Wetenschappelijke naam:
Oenanthe hispanica (Linnaeus, 1758)
Nederlandse naam:
Blonde Tapuit
Vogelgroep:
Tapuiten
Veldkenmerken. Mannetje ofwel met zwart masker dat alleen op oorstreek doorloopt (westelijke vorm hispanica), of met zwart uitgebreid tot op keel (oostelijke vorm melanoleuca); met vrij korte (hispanica) of lange handpenprojectie (melanoleuca); en okergele (hispanica) of meer grijzig-gele mantel en borst (melanoleuca). Beide vormen worden tegenwoordig als aparte soorten beschouwd (Westelijke en Oostelijke Blonde Tapuit). Vleugels zwart, middelste staartpennen en distale helft van de buitenste zwart, rest van staart wit, op 3e en 4e pen bijna tot aan punt van de veer; staartband minder recht afgesneden dan bij andere tapuiten (maar gelijk aan dat van Bonte Tapuit). Rest van verenkleed zandkleurig, soms vrijwel wit. Vrouwtje lijkt sterk op vrouwtje Tapuit, met bleke grijze kop, bruine bovendelen en vleugels, vuilwitte onderdelen, maar staart met zwartwittekening als in mannetje. Verenkleed bij beide sexen zeer variabel en soms zeer moeilijk van Bonte Tapuit te onderscheiden, behalve mannetje in broedkleed.
Geluid. Roep droog 'tsjek'. Zang gehaast, met lange frases van fluitende en ratelende tonen.
Voorkomen. Algemene zomergast. De grens tussen de populaties van Westelijke en Oostelijke Blonde Tapuit loopt door Italiƫ en Kroatiƫ.

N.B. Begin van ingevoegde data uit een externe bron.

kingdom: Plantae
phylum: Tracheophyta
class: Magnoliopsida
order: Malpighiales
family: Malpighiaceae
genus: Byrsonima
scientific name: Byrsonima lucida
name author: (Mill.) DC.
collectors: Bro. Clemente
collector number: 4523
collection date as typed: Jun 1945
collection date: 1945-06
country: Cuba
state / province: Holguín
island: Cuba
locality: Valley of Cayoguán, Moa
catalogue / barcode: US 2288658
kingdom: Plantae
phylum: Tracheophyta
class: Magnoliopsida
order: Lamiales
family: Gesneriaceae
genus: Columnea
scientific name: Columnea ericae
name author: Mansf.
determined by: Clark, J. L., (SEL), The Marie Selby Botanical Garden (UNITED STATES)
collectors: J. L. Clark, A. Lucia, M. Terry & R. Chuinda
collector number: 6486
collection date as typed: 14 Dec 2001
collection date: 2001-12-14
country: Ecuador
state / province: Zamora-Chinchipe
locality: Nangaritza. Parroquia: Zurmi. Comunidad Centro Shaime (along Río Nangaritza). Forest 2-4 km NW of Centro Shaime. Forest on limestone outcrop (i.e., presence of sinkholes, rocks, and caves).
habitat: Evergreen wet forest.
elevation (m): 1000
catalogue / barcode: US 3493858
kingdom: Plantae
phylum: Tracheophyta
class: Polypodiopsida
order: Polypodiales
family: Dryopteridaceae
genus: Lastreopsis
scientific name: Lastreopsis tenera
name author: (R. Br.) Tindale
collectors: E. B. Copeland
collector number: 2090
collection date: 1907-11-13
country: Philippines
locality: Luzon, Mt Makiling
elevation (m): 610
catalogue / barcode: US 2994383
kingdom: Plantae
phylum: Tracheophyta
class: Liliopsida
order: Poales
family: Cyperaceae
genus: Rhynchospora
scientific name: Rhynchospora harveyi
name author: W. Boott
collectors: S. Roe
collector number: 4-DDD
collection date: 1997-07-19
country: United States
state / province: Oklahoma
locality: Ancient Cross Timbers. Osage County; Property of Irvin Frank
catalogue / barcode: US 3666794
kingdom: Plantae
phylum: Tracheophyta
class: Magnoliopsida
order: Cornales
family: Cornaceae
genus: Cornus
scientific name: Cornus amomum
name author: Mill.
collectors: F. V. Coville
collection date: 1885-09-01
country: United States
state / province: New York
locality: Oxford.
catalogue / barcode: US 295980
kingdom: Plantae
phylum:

Habitat. Droge, open, stenige en zandige gebieden, met verspreide bosjes en bomen. Komt niet hoog in de bergen voor.
Voedsel. Kleine ongewervelden, die vanaf zitplaats worden opgespoord en dan in korte achtervolging op de grond of in de lucht worden gevangen. Keert vaak naar zelfde zitplaats terug, als Grauwe Vliegenvanger.